By Jean Caspers-Simmet

Agri News staff writer 

CRESCO, Iowa -- Driving tractors with steel wheels is a religious issue for Old Order Groffdale Mennonite Conference members, said Donald Kraybill, a sociologist and senior fellow at Elizabethtown College's Young Center for Anabaptist and Pietist Studies in Elizabethtown, Pa.

Kraybill prepared a statement to be read at Monday's hearing in Cresco on the Howard County Road Protection Ordinance which bans steel wheel vehicles on hard surfaced roads.

"Contrary to what some people may think, the practice of farmers in the Groffdale Conference to place steel cleats on tractor wheels is not just an old tradition," Kraybill wrote. "It is an explicit religious practice by virtue of the fact that it is a church regulation."

Members must abide by the rule or face excommunication, and as a religious practice, the use of steel wheels is protected by the First Amendment of the Bill of Rights in the U.S. Constitution, Kraybill wrote.

Kraybill has researched and written extensively about Amish and Mennonite groups.

In his book Horse-and-Buggy Mennonites: Hoofbeats of Humility in a Postmodern World, which he wrote with James Hurd, he looks indepth at the "riddle of the tractor tire."

Kraybill explained in his statement that the Groffdale Conference began in 1927 in eastern Pennsylvania in a division of the Old Order Mennonite Church.
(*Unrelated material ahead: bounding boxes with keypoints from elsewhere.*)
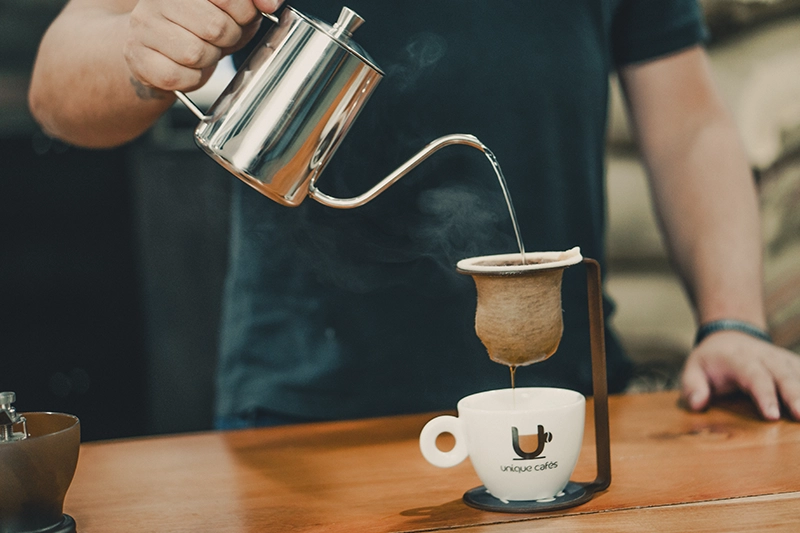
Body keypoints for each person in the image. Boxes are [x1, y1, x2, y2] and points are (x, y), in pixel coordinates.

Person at [29, 0, 800, 426]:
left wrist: (732, 320)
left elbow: (690, 124)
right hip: (307, 416)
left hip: (557, 405)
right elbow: (55, 87)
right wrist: (141, 48)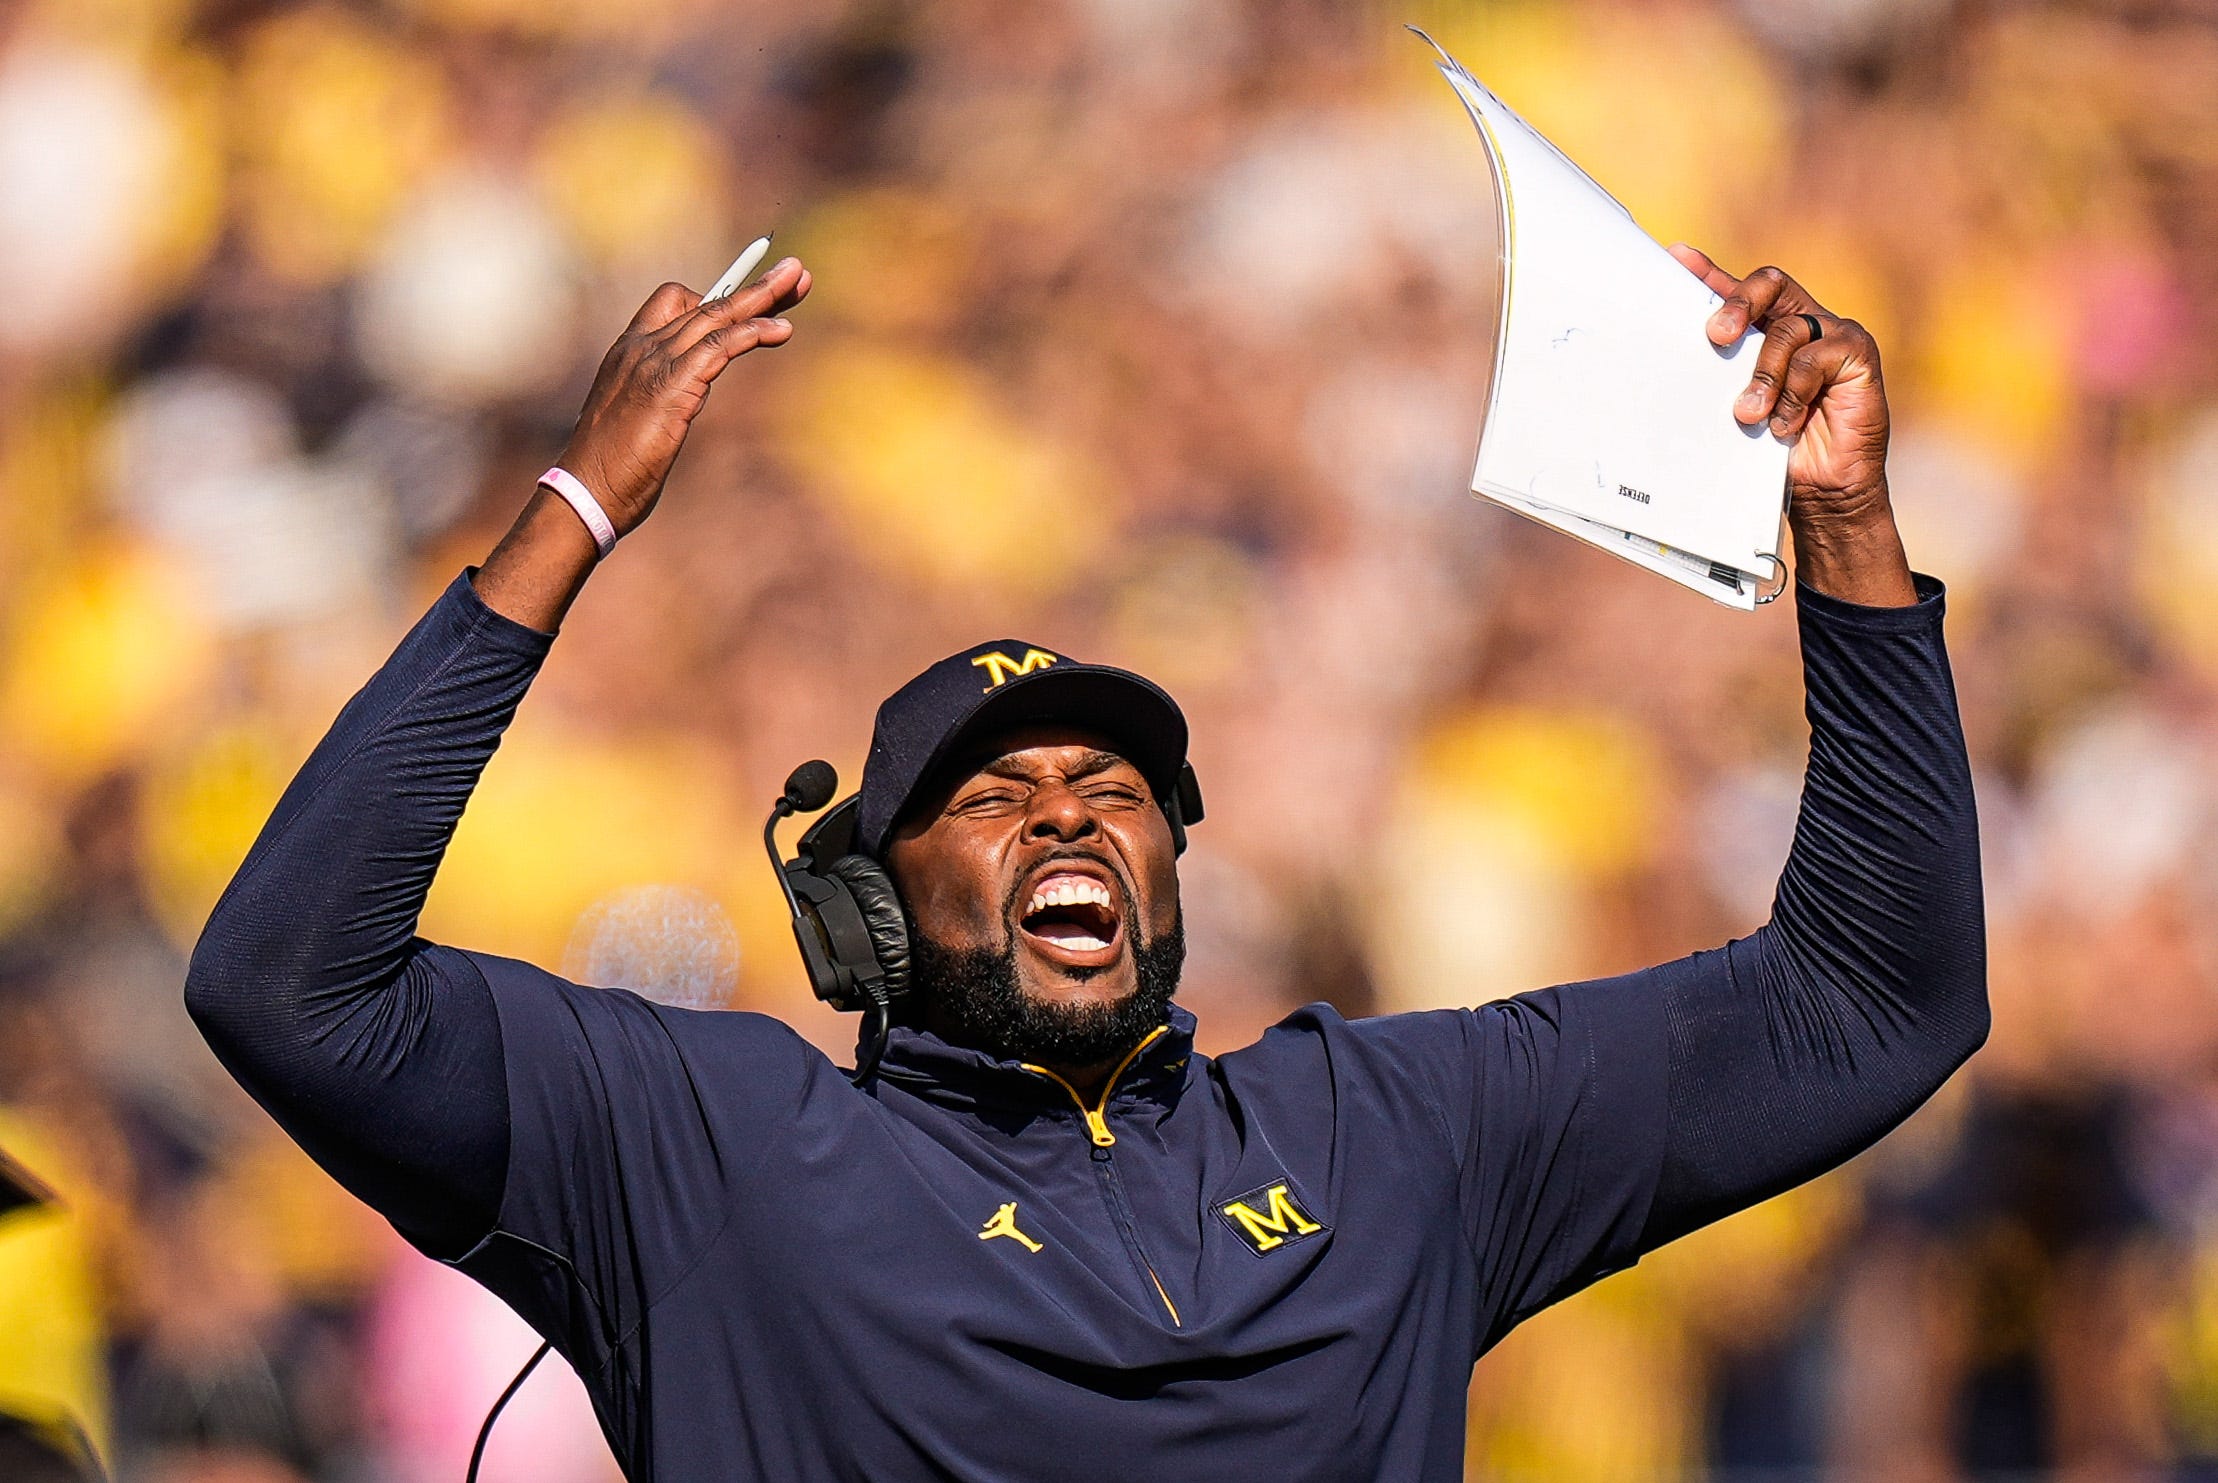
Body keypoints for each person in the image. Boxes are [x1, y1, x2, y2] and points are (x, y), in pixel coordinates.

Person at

Church members who were more open to change, now known as the Weaverland Mennonite Conference, let members buy and drive cars.

Groffdale Conference rejected cars and continued using horses and buggies.

When the Groffdale Conference agreed to let its farmers use tractors, the tractors had to have steel wheels, not rubber tires, Kraybill said.

"The Groffdale Conference church fears that accepting rubber tires on tractors will lead to use of the tractor for transportation and eventually to the use of cars which in turn will lead to breaking up their close knit communities," Kraybill wrote.

Putting steel wheels on tractors is a religious rule because it reflects the Groffdale Conference's religious belief in separation from the world, Kraybill wrote.

Using steel wheels is part of the Ordnung, the rules and regulations of the Groffdale Conference Church, which must be followed by all baptized members, Kraybill said. The Ordnung is a set of understandings approved by all the ordained ministers.

The church has struggled with the issue of steel wheels for 20 years and has "repeatedly affirmed and upheld the use of steel wheels," Kraybill said.

For additional information on the history and beliefs of the Groffdale Conference Church see the book Kraybill wrote with James Hurd, Horse and Buggy Mennonites: Hoofbeats of Humility in a Postmodern World (2006), Penn State University Press.